#### Study text
Plantar fasciitis is an overload injury that develops when the force that goes through your foot is too high for the plantar fascia to cope with.

This overload can happen gradually over several days or during one event that loads your feet more than they are used to.

Some of the most common things that can increase the force through your feet and aggravate plantar fasciitis include:

  1. Running, walking, or standing a lot in unsupportive shoes - Wearing supportive shoes and combining them with supportive insoles can help your recovery
  2. Running, walking, or standing on hard surfaces like concrete - Cushioned shoes or placing soft insoles into your shoes can make a difference
  3. Carrying a heavy object or gaining weight
  4. Increasing your running or walking volumes too suddenly
  5. The muscles in your feet and around your ankles are meant to share the load when you stand and move. If they are weak, the strain on your plantar fascia increases - here are examples of foot exercises and calf raises for plantar fasciitis
  6. If your foot rolls in too much (overpronates) when you walk or run - Foot exercises can help, but exercises that strengthen the hip muscles often work better
  7. If the muscles along the back of your legs are excessively tight (glutes, hamstrings, calves) - Stretching the muscles in your legs and your plantar fascia can help
Sometimes, the cause of a plantar fasciitis flare-up can be traced back to weak glutes, allowing your hip to turn in too much.
########
#### Dataset extract
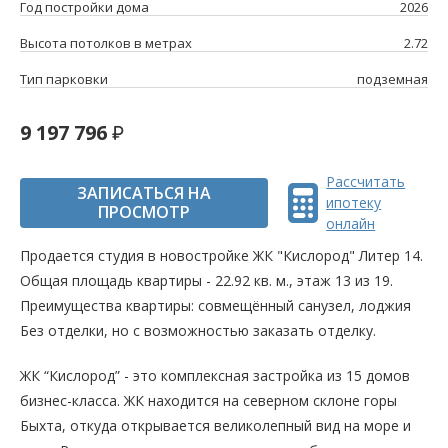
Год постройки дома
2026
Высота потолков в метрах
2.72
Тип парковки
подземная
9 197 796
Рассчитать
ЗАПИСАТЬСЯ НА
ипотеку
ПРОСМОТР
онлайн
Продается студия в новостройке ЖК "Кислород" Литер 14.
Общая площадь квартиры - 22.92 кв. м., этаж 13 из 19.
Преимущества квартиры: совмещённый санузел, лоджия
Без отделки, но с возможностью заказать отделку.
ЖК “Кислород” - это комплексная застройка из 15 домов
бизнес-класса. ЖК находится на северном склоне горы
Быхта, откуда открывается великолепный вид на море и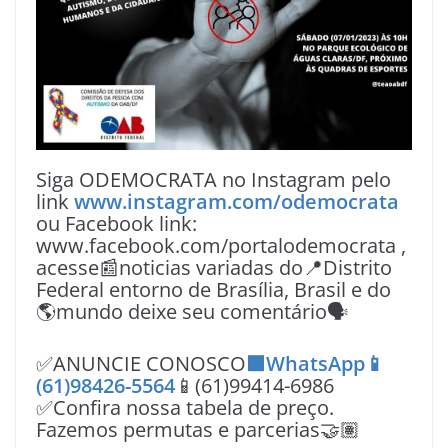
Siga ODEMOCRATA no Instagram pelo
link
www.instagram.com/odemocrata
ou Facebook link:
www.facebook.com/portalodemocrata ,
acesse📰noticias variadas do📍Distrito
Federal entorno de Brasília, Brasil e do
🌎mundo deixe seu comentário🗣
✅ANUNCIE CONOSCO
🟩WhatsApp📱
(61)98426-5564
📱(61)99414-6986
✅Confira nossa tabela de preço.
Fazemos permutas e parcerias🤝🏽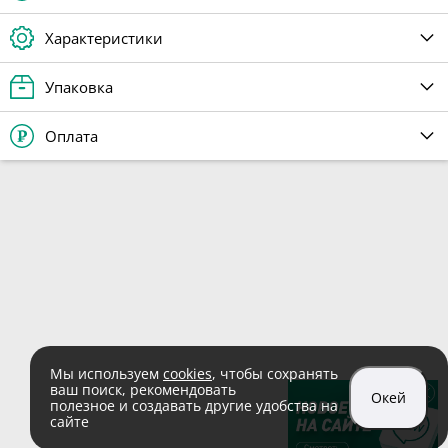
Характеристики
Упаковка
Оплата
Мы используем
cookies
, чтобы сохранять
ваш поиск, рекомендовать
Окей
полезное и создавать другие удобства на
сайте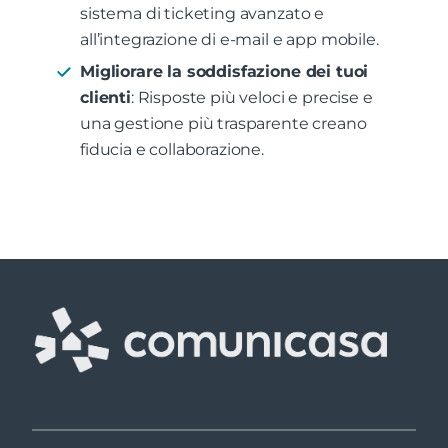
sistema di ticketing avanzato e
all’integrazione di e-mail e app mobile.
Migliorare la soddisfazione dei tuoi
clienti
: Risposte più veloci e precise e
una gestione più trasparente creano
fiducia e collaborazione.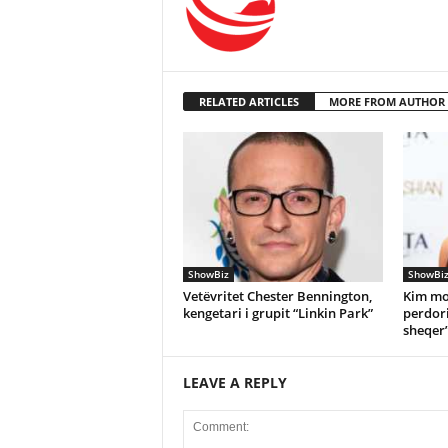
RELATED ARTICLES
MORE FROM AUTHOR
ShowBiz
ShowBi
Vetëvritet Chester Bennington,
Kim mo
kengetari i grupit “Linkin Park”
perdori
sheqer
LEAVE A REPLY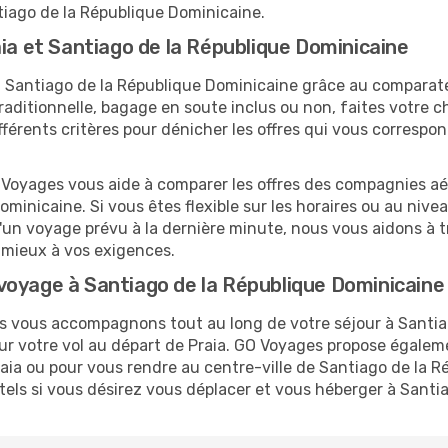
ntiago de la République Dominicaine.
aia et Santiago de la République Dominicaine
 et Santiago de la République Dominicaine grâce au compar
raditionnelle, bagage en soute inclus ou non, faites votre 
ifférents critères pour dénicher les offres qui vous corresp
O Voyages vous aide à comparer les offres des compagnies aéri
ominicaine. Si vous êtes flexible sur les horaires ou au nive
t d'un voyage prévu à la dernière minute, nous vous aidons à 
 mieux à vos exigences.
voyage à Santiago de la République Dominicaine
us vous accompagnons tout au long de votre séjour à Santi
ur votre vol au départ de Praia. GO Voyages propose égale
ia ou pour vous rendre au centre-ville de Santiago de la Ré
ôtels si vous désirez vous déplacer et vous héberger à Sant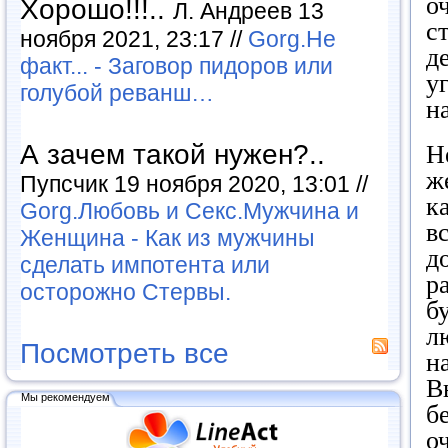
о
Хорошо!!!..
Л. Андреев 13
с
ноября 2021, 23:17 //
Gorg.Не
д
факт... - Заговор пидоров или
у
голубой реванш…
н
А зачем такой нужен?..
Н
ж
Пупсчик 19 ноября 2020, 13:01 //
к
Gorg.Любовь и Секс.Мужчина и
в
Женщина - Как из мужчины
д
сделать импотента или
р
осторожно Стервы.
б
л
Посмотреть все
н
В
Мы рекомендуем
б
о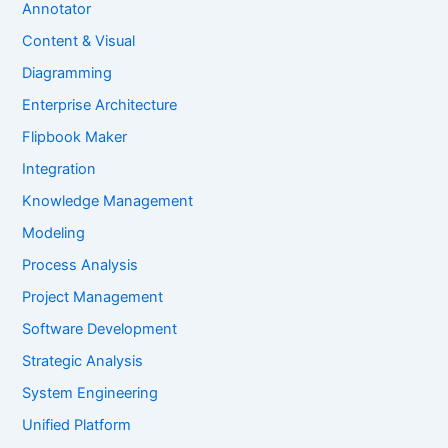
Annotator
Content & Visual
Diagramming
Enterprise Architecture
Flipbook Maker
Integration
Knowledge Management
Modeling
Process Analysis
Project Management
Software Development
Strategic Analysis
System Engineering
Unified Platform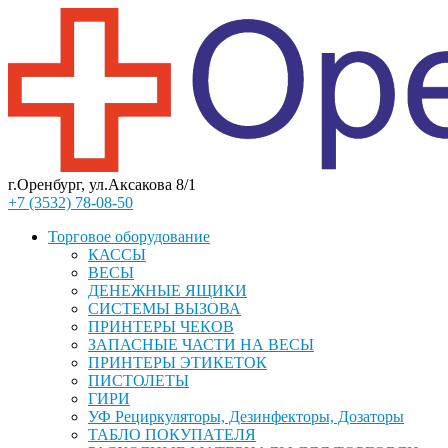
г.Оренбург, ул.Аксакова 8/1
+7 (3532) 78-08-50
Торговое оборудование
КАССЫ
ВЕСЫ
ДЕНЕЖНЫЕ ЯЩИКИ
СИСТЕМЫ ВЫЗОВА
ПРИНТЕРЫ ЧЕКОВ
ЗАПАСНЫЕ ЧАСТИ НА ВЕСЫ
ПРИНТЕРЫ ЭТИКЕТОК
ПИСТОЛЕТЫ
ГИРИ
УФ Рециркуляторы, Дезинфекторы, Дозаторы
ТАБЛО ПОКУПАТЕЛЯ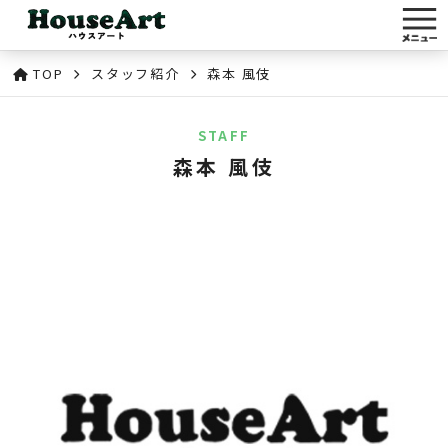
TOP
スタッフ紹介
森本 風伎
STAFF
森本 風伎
########
Task list.
1. Answer these questions about the plantar fasciitis text.
(a) In what two ways can the overload on the plantar fascia happen?
(b) When a foot overpronates, what kind of exercises often work better than foot exercises?
(c) Which leg muscles does the text name as possibly being excessively tight?
2. Reproduce word for word the part of the plantar fasciitis text starting with "Plantar fasciitis is" and going on through "are used to.".

Solution list.
1.
(a) It can happen gradually over several days, or during one event that loads the feet more than they are used to.
(b) Exercises that strengthen the hip muscles.
(c) The glutes, hamstrings, and calves.

2.
Plantar fasciitis is an overload injury that develops when the force that goes through your foot is too high for the plantar fascia to cope with.

This overload can happen gradually over several days or during one event that loads your feet more than they are used to.